How Tribune’s Bankruptcy Filing Will Ripple Through the TV Business

The media company’s TV creditors, from Warner Bros to Fox, are only part of the pain that insolvency will bring.

If the Tribune Company’s $12.9 billion bankruptcy filing in December signaled the death knell for newspapers such as the Los Angeles Times, the Chicago Tribune and the Baltimore Sun, the ripple effect on television has yet to be fully felt.

 

The bankruptcy includes Tribune’s 23 local television stations, many of them in the country’s top markets and prime licensers of such shows as “Two and a Half Men,” “Family Guy” and “Friends.”

 

Those shows, and the production companies that make them, are among the creditors that will be taking pennies on the dollars owed them from licensing deals — a harsh blow in an already strained economic environment.

 

* Disney-ABC Domestic Television is taking a massive $60 million write-down on its deals with Tribune stations, the studio confirmed.

 

* News Corp, owed $8 million, is allocating $10 million to cover potential losses from the Tribune bankruptcy.

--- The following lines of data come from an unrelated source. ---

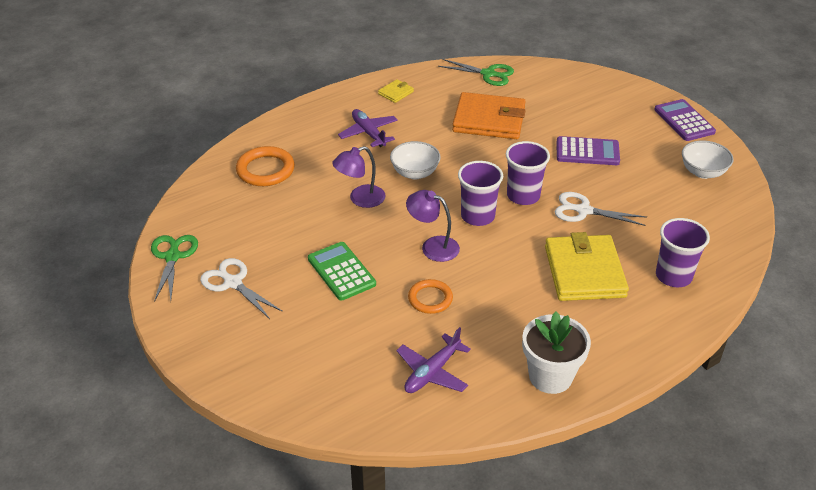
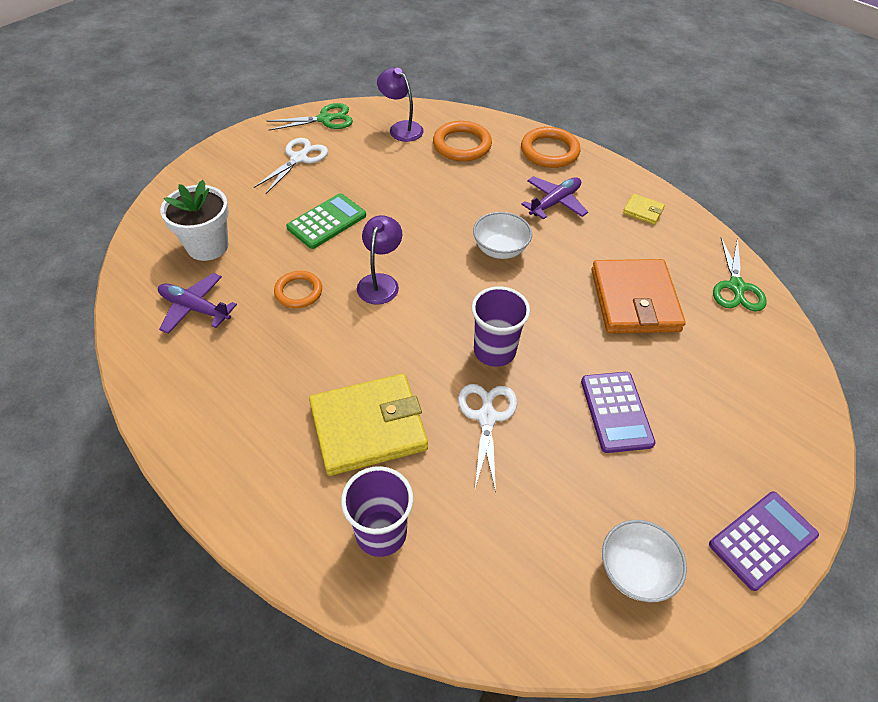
camera: 75 degrees right, 10 degrees up
(300, 122) = (549, 151): none -> orange ring
(360, 199) = (440, 215): purple lamp -> purple lamp (401, 128)
(477, 216) = (442, 313): purple cup -> none
(550, 376) = (191, 407): white flower pot -> white flower pot (207, 246)

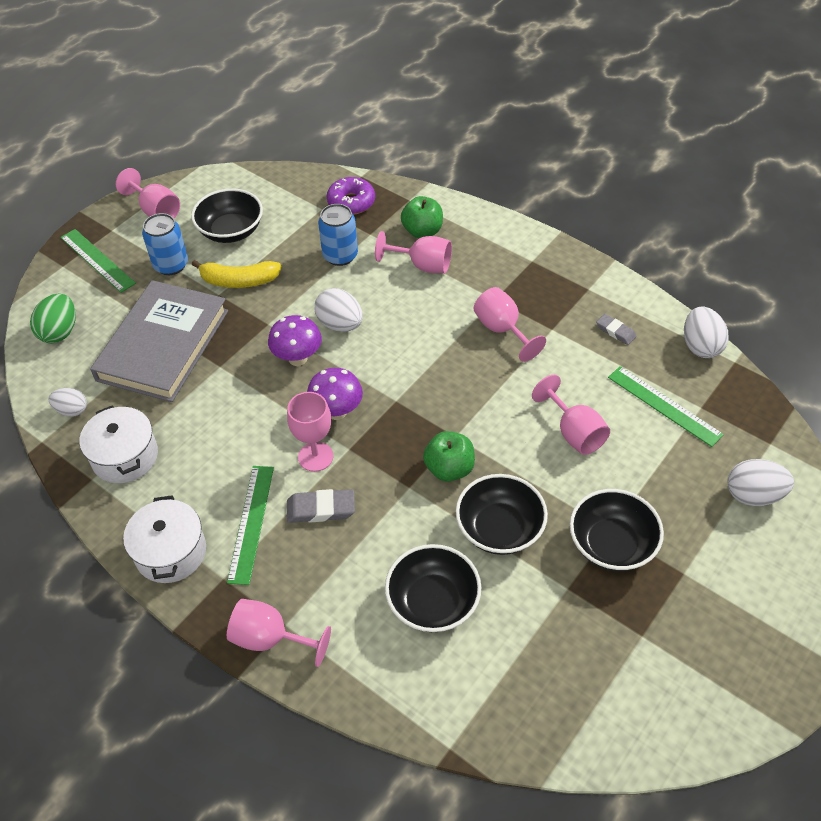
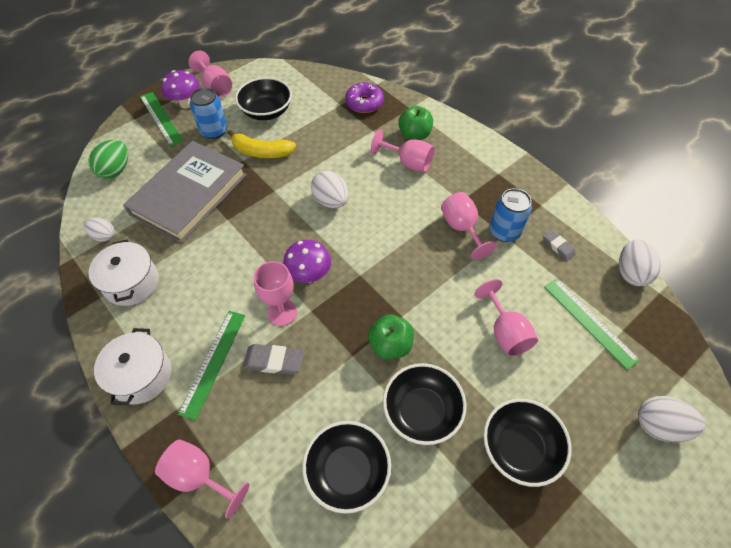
camera: 10 degrees right, 5 degrees up
(298, 358) = (290, 224): purple mushroom -> purple mushroom (186, 104)
(340, 255) = (345, 144): blue can -> blue can (504, 231)

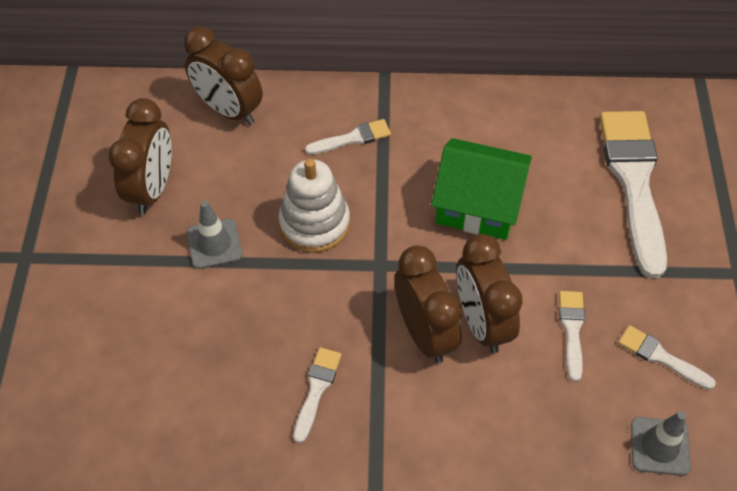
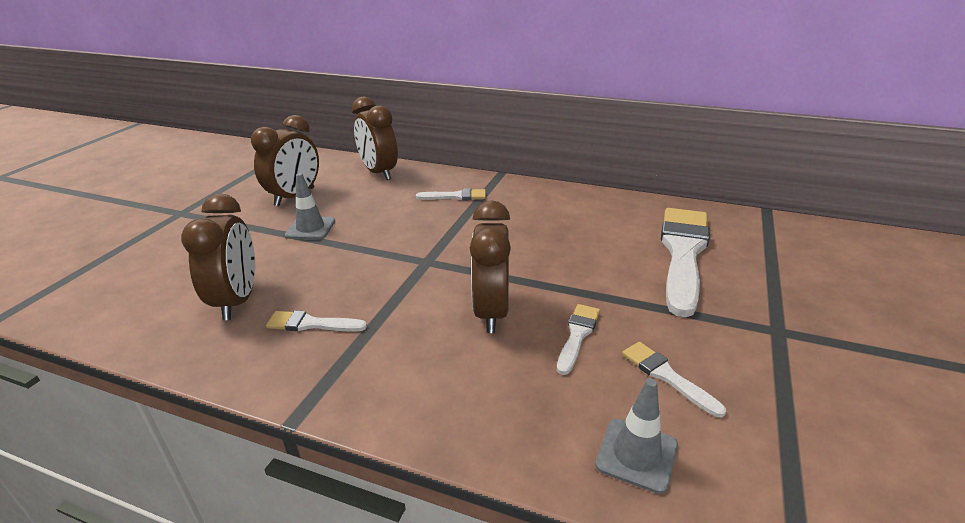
camera: 20 degrees right, 25 degrees down
(314, 223) = (393, 231): white stacking toy -> none
(316, 390) = (312, 324): white brush -> white brush turned 120 degrees counterclockwise
(425, 333) = (434, 308): brown clock -> brown clock (237, 301)
(478, 205) = (532, 243): green house -> none

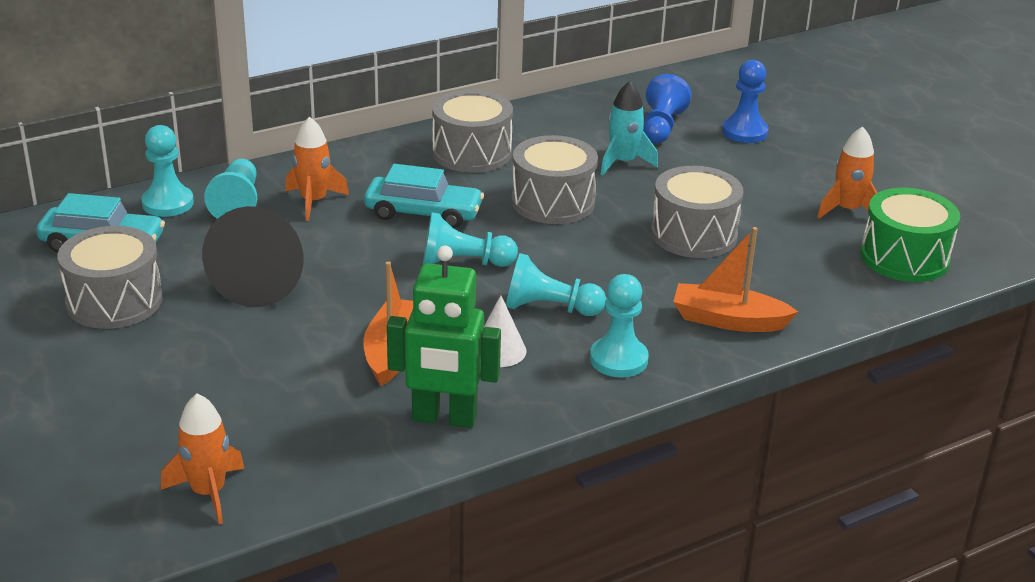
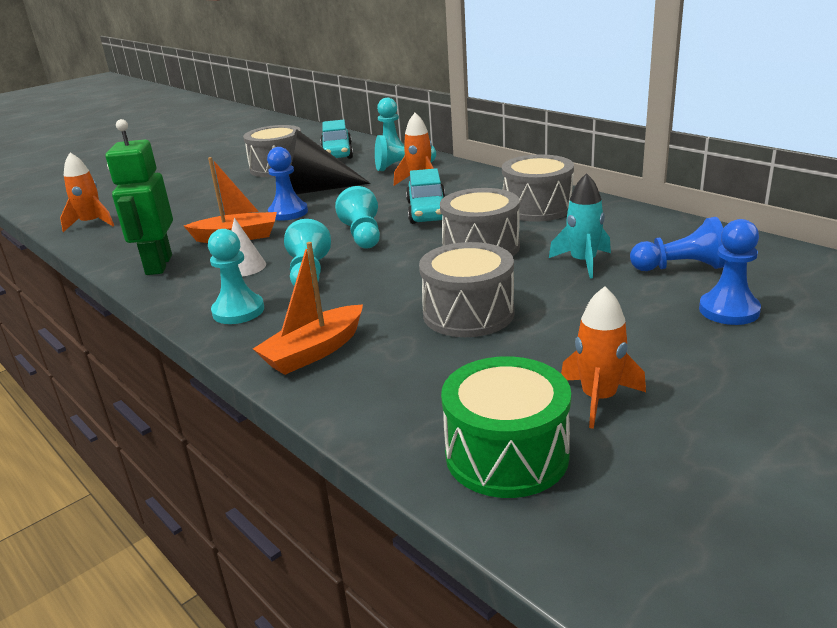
camera: 80 degrees right, 5 degrees down
(336, 307) = (288, 213): none -> blue pawn
(728, 320) = (314, 351): orange boat -> orange boat turned 135 degrees counterclockwise

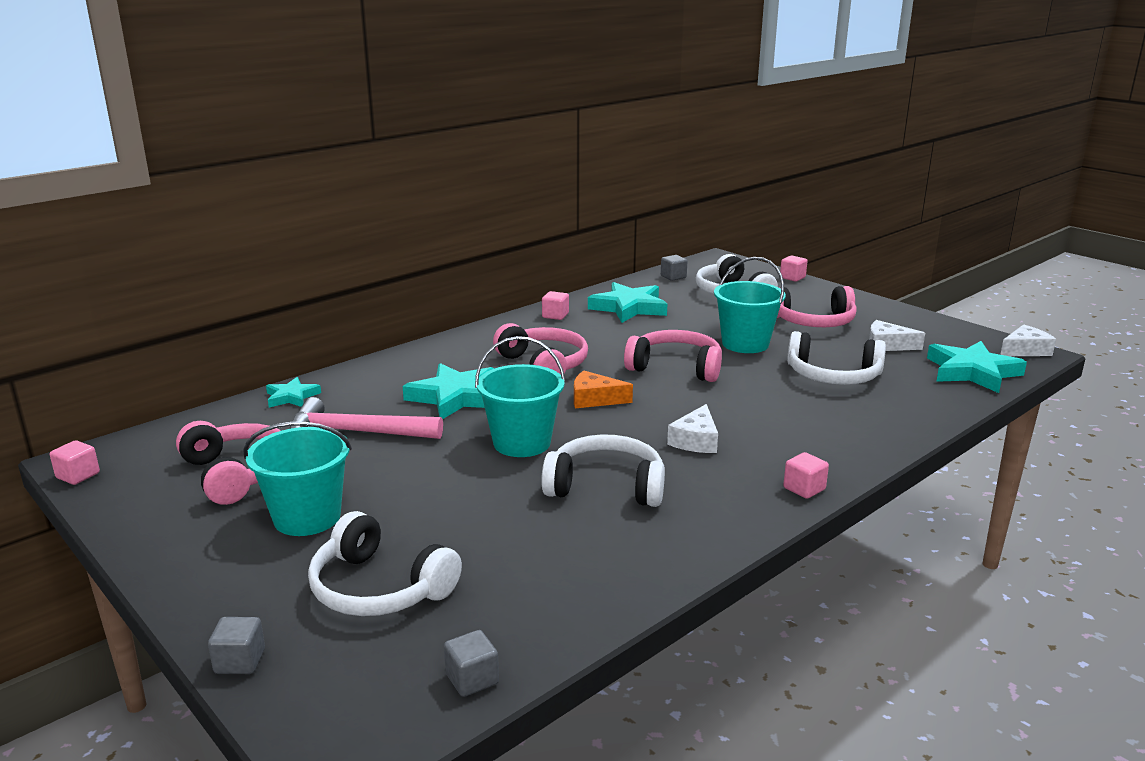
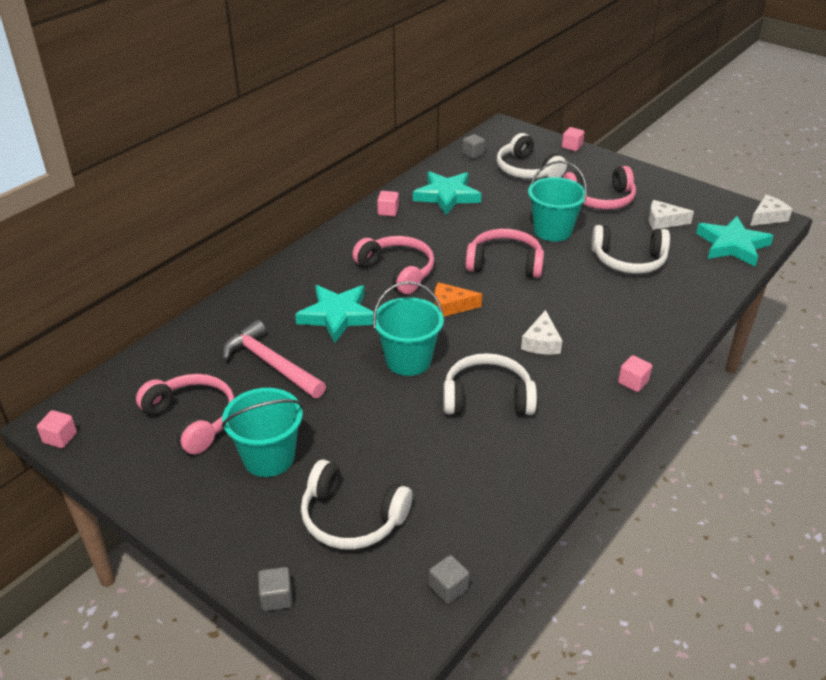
camera: 10 degrees left, 15 degrees up
(291, 397) = (200, 330): turquoise star -> none
(356, 432) = (271, 364): pink hammer -> pink hammer turned 45 degrees clockwise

During a quarterly earnings conference call last month, CEO Peter Chernin said Tribune has been making its payments on time.

 

* And Warner Bros. — Tribune’s largest studio creditor – is owed $23.7 million, according to the bankruptcy filing.

 

But that’s just the first layer of pain likely to be felt in the television business.

 

For example, the future of WGN, the Tribune’s flagship station in Chicago, remains very much in doubt, according to knowledgeable television executives. Founded in Tribune Tower itself, WGN is well known for its local programming and relationship with the Tribune-owned Chicago Cubs.

 

Tribune sold the Cubs for $900 million in January.

 

Gary Weitman, a spokesman for Tribune, told TheWrap, “Our stations are all doing business as usual, and our broadcasting operations are not affected by the filing.”

 

But the television industry is rife with rumors that Tribune may turn WGN into a national cable station. Tribune’s WGN America network already reaches 70 million American households.

 

A number of cracks in Tribune’s empire are already showing. The company’s deal to syndicate CBS’s new daytime talk show featuring preacher T.D. Jakes has been put on hold until 2010.

 

And the bankruptcy leaves one of the two largest buyers of syndication programming in financial distress. Tribune and Fox are the two largest buyers of syndicated programming.

 

Fox recently outbid Tribune for the rights to syndicate “How I Met Your Mother,” a show that is expected to net $350 million in its first four years of syndication. The deal was particularly significant since that show was one of the few half-hour comedies available for syndication.

 

NBC-Universal’s “30 Rock” and CBS’s “The Big Bang Theory,” produced by Warner Bros., are the next shows up for syndication.

 

Lisa Howfield, general manager of KVBC-TV NBC in Las Vegas, said Tribune’s bankruptcy has not affected her station, which is not owned by Tribune.

 

However, she predicted that Tribune’s decline will change the way local stations and their owners license syndication rights from studios. Typically, the studios agree to license the rights to a show for one to five years for a fixed rate. Howfield, for one, prefers to set contracts for her station on a year-to-year basis.

 

“When the contracts begin to expire, we’ll have to negotiate more carefully,” Howfield said. “I can see the business changing to a system based on a show’s ratings performance as opposed to locked in-rates.”

 

She added: “Maybe syndicators will wake up and decide to bargain with stations individually.”

 

Not everyone in the television business believes that the Tribune bankruptcy means fewer buyers for syndicated television.

 

One prominent television agent, who declined to be identified, insisted that because of the sale of the Cubs, Tribune would have more cash than before to license programs. The problem, he said, is there are ever-fewer scripted shows to license.

 

“Their purchasing power will increase once they go through bankruptcy,” said the agent. “The issue is not that they’re not going to be buying, but what’s available to put into syndication since there haven’t been any major comedies launched in the last couple of years.”

 

A more pressing question, he said, regards Tribune and the future of the troubled CW Network. Fully 13 of Tribune’s 23 stations are CW affiliates, and if — as many expect — the CW does not survive the next year, the viability of those stations comes into question.

 

“If CW goes away, suddenly you have clearances in New York, Los Angeles and Chicago that will be looking for programming,” he said. “So the Tribune becomes a more important player, because they control that valuable real estate.”